En revanche, l’ajout d’une topographie plus fine (intégrant les petites irrégularités locales), conduit dans un premier temps au même résultat (déformation profonde caractéristique d’un phénomène de sakung ou Deep Seated Gravitational Slope Deformation, mais finie (dans les stades plus avancés du calcul) à une localisation de la déformation le long de la pente et délimite une zone à rompre quasi identique à celle mobilisée par l’activation du glissement de La Clapière.a

 

 

 

 



 

 

 

 

Ces travaux ont fait l’objet de la rédaction d’un article paru en 2009 chez Geomorphology (lien vers l’article)

 

 

 

MODÈLES NUMÉRIQUES EN 3D :

 

Dans un second temps, la question s’est posée de déterminer le rôle tenu par les vallées et vallons (affluents) sur la rupture des versants rocheux. En effet, l’observation de certaines vallées dans lesquelles ont eu lieu des glissement rocheux (dont la vallée de la Tinée) tendent à montrer qu’il existe un espacement « privilégié » entre les vallons affluents (de la vallée principale) pour lequel la déstabilisation a eu lieu.

 

​Pour vérifier cette hypothèse, dans un premier temps il a été réalisé des modèles numériques en 3D du versant de La Clapière (la géométrie des modèle est issue d’un modèle numérique de terrain d’une résolution de 50 m).

 

À nouveau la déstabilisation du modèle est obtenue en réduisant progressivement la cohésion effective.

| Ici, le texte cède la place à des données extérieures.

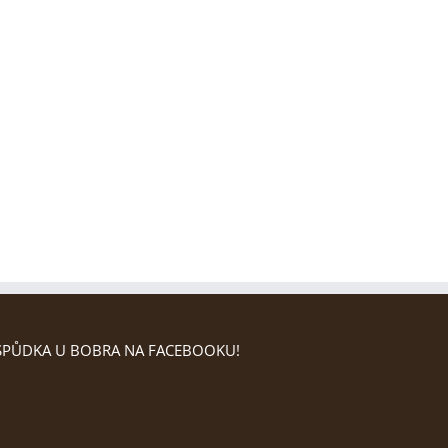
PŮDKA U BOBRA NA FACEBOOKU!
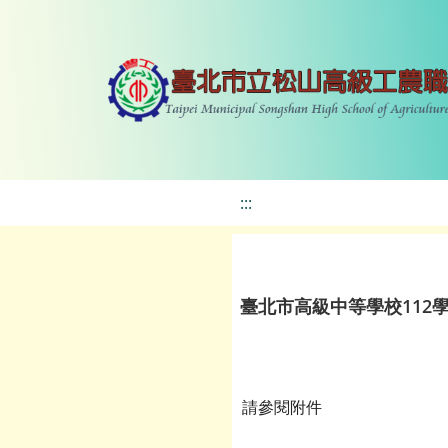
:::
臺北市高級中等學校112
請參閱附件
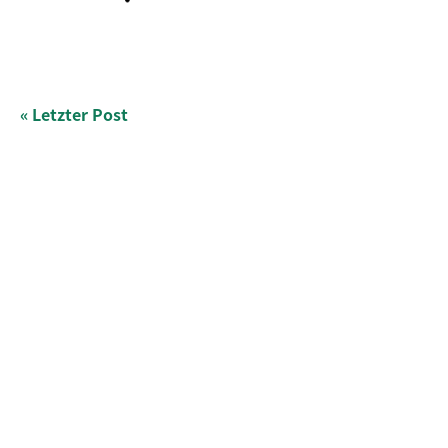
« Letzter Post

Les résultats obtenus montrent :

 

 

  • Que la rupture intervient dans un espace contraint latéralement par les deux vallons qui encadrent le versant (Le Rabuons et le Ténibre) ;
  • Le phénomène présente une certaine insensibilité aux contraintes tectoniques in situ, à l’échelle de temps considérée.

 

 



 

 

 

 

Dans un second, fort de ce premier résultat, il a été mené une étude sur la base d’un modèle en 3D à géométrie simplifiée. Pour cette campagne de modélisation :

 

  • L’espacement entre les vallons affluents a varié de 500 à 2500 m ;
  • La profondeur d’incision a varié de faiblement incisée (100 m d’incision) à fortement incisée (500 m d’incision).

 

 

Les résultats obtenus ont montré :

 

  • Que des vallons affluents faiblement incisés n’ont pas de réel effet sur la localisation de la déformation le long du versant. Néanmoins l’augmentation de l’espacement entraine une augmentation de l’endommagement générale du versant jusqu’à une valeur seuil obtenue pour un espacement compris entre 2000 et 2500 m ;
  • Des vallons plus fortement incisés ont quant à eux un impact sur la localisation de la déformation, mais pas sur l’endommagement. De plus, dans le cas de vallons plus fortement incisés, il existe une valeur seuil de 1500 m en dessous de laquelle l’effet sur la localisation de la déformation n’est plus visible : l’effet exercé par l’un des vallons est annulé par le second.

 

 

 

Ces travaux ont fait l’objet de la rédaction d’un article paru en 2014 chez Terra Nova (lien vers l’article).